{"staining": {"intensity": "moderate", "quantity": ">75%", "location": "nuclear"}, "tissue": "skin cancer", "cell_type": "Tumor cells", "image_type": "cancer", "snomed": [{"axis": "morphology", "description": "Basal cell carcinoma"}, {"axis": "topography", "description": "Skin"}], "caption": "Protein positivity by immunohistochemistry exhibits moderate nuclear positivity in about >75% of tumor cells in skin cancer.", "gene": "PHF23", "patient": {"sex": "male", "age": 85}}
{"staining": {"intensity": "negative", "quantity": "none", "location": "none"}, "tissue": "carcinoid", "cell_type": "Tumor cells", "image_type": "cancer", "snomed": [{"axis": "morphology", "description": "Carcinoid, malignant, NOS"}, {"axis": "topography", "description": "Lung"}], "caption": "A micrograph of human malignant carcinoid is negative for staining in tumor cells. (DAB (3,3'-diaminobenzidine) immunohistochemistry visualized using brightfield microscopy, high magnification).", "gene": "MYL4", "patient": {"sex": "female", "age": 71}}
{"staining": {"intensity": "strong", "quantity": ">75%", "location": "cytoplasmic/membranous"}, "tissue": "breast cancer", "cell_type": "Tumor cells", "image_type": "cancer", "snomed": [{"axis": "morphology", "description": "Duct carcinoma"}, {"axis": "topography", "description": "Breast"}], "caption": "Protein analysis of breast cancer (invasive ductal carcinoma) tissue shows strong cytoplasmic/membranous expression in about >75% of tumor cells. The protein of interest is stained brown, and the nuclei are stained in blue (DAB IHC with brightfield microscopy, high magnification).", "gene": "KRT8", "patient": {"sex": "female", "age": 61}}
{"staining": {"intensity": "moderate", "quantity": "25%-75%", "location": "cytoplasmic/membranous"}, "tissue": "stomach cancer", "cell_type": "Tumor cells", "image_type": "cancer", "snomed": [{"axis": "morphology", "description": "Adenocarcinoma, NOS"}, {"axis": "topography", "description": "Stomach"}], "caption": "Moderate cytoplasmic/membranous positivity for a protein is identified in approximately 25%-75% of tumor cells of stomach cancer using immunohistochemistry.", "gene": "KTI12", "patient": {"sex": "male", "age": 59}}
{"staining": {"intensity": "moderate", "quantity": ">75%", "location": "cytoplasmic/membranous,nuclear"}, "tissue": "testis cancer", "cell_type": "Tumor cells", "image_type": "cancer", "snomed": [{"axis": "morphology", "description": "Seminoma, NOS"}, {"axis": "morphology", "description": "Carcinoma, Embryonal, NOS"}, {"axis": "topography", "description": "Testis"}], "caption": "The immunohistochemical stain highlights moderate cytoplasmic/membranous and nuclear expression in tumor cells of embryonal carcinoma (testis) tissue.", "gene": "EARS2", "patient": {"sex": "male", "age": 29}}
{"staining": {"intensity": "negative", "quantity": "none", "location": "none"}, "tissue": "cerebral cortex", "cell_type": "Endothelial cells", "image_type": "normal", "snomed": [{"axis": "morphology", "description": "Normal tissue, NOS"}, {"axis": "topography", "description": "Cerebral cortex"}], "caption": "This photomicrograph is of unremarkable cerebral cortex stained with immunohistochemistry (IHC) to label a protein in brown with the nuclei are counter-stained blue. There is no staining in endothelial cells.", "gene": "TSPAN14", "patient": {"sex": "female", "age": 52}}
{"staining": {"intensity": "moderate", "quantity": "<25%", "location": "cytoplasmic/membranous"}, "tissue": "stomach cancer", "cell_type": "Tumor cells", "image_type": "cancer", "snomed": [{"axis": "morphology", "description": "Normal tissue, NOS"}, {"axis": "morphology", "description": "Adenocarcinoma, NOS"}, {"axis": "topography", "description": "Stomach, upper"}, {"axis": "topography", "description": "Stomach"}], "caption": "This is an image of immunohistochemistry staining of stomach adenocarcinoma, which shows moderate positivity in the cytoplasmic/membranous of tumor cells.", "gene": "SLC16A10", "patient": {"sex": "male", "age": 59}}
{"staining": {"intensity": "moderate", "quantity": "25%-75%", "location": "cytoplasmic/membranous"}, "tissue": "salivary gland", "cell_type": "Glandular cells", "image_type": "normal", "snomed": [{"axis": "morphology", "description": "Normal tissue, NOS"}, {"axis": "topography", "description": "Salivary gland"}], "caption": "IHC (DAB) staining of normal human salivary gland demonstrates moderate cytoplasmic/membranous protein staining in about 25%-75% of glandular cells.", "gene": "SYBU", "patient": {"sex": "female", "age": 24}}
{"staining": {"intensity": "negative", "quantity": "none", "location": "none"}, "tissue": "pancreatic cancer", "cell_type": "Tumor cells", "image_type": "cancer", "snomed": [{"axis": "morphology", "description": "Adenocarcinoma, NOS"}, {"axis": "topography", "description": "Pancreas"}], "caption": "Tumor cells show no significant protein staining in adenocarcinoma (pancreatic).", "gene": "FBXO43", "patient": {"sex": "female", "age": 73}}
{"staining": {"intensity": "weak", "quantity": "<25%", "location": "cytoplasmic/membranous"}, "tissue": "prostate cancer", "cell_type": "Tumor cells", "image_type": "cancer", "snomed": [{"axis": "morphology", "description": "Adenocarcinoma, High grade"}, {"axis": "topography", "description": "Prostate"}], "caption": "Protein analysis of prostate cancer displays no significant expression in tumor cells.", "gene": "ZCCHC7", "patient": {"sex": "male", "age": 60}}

* _Problem to solve_:
Transcribe all of the entries without altering anything.

* _Written answer_:
{"staining": {"intensity": "moderate", "quantity": ">75%", "location": "nuclear"}, "tissue": "skin cancer", "cell_type": "Tumor cells", "image_type": "cancer", "snomed": [{"axis": "morphology", "description": "Basal cell carcinoma"}, {"axis": "topography", "description": "Skin"}], "caption": "Protein positivity by immunohistochemistry exhibits moderate nuclear positivity in about >75% of tumor cells in skin cancer.", "gene": "PHF23", "patient": {"sex": "male", "age": 85}}
{"staining": {"intensity": "negative", "quantity": "none", "location": "none"}, "tissue": "carcinoid", "cell_type": "Tumor cells", "image_type": "cancer", "snomed": [{"axis": "morphology", "description": "Carcinoid, malignant, NOS"}, {"axis": "topography", "description": "Lung"}], "caption": "A micrograph of human malignant carcinoid is negative for staining in tumor cells. (DAB (3,3'-diaminobenzidine) immunohistochemistry visualized using brightfield microscopy, high magnification).", "gene": "MYL4", "patient": {"sex": "female", "age": 71}}
{"staining": {"intensity": "strong", "quantity": ">75%", "location": "cytoplasmic/membranous"}, "tissue": "breast cancer", "cell_type": "Tumor cells", "image_type": "cancer", "snomed": [{"axis": "morphology", "description": "Duct carcinoma"}, {"axis": "topography", "description": "Breast"}], "caption": "Protein analysis of breast cancer (invasive ductal carcinoma) tissue shows strong cytoplasmic/membranous expression in about >75% of tumor cells. The protein of interest is stained brown, and the nuclei are stained in blue (DAB IHC with brightfield microscopy, high magnification).", "gene": "KRT8", "patient": {"sex": "female", "age": 61}}
{"staining": {"intensity": "moderate", "quantity": "25%-75%", "location": "cytoplasmic/membranous"}, "tissue": "stomach cancer", "cell_type": "Tumor cells", "image_type": "cancer", "snomed": [{"axis": "morphology", "description": "Adenocarcinoma, NOS"}, {"axis": "topography", "description": "Stomach"}], "caption": "Moderate cytoplasmic/membranous positivity for a protein is identified in approximately 25%-75% of tumor cells of stomach cancer using immunohistochemistry.", "gene": "KTI12", "patient": {"sex": "male", "age": 59}}
{"staining": {"intensity": "moderate", "quantity": ">75%", "location": "cytoplasmic/membranous,nuclear"}, "tissue": "testis cancer", "cell_type": "Tumor cells", "image_type": "cancer", "snomed": [{"axis": "morphology", "description": "Seminoma, NOS"}, {"axis": "morphology", "description": "Carcinoma, Embryonal, NOS"}, {"axis": "topography", "description": "Testis"}], "caption": "The immunohistochemical stain highlights moderate cytoplasmic/membranous and nuclear expression in tumor cells of embryonal carcinoma (testis) tissue.", "gene": "EARS2", "patient": {"sex": "male", "age": 29}}
{"staining": {"intensity": "negative", "quantity": "none", "location": "none"}, "tissue": "cerebral cortex", "cell_type": "Endothelial cells", "image_type": "normal", "snomed": [{"axis": "morphology", "description": "Normal tissue, NOS"}, {"axis": "topography", "description": "Cerebral cortex"}], "caption": "This photomicrograph is of unremarkable cerebral cortex stained with immunohistochemistry (IHC) to label a protein in brown with the nuclei are counter-stained blue. There is no staining in endothelial cells.", "gene": "TSPAN14", "patient": {"sex": "female", "age": 52}}
{"staining": {"intensity": "moderate", "quantity": "<25%", "location": "cytoplasmic/membranous"}, "tissue": "stomach cancer", "cell_type": "Tumor cells", "image_type": "cancer", "snomed": [{"axis": "morphology", "description": "Normal tissue, NOS"}, {"axis": "morphology", "description": "Adenocarcinoma, NOS"}, {"axis": "topography", "description": "Stomach, upper"}, {"axis": "topography", "description": "Stomach"}], "caption": "This is an image of immunohistochemistry staining of stomach adenocarcinoma, which shows moderate positivity in the cytoplasmic/membranous of tumor cells.", "gene": "SLC16A10", "patient": {"sex": "male", "age": 59}}
{"staining": {"intensity": "moderate", "quantity": "25%-75%", "location": "cytoplasmic/membranous"}, "tissue": "salivary gland", "cell_type": "Glandular cells", "image_type": "normal", "snomed": [{"axis": "morphology", "description": "Normal tissue, NOS"}, {"axis": "topography", "description": "Salivary gland"}], "caption": "IHC (DAB) staining of normal human salivary gland demonstrates moderate cytoplasmic/membranous protein staining in about 25%-75% of glandular cells.", "gene": "SYBU", "patient": {"sex": "female", "age": 24}}
{"staining": {"intensity": "negative", "quantity": "none", "location": "none"}, "tissue": "pancreatic cancer", "cell_type": "Tumor cells", "image_type": "cancer", "snomed": [{"axis": "morphology", "description": "Adenocarcinoma, NOS"}, {"axis": "topography", "description": "Pancreas"}], "caption": "Tumor cells show no significant protein staining in adenocarcinoma (pancreatic).", "gene": "FBXO43", "patient": {"sex": "female", "age": 73}}
{"staining": {"intensity": "weak", "quantity": "<25%", "location": "cytoplasmic/membranous"}, "tissue": "prostate cancer", "cell_type": "Tumor cells", "image_type": "cancer", "snomed": [{"axis": "morphology", "description": "Adenocarcinoma, High grade"}, {"axis": "topography", "description": "Prostate"}], "caption": "Protein analysis of prostate cancer displays no significant expression in tumor cells.", "gene": "ZCCHC7", "patient": {"sex": "male", "age": 60}}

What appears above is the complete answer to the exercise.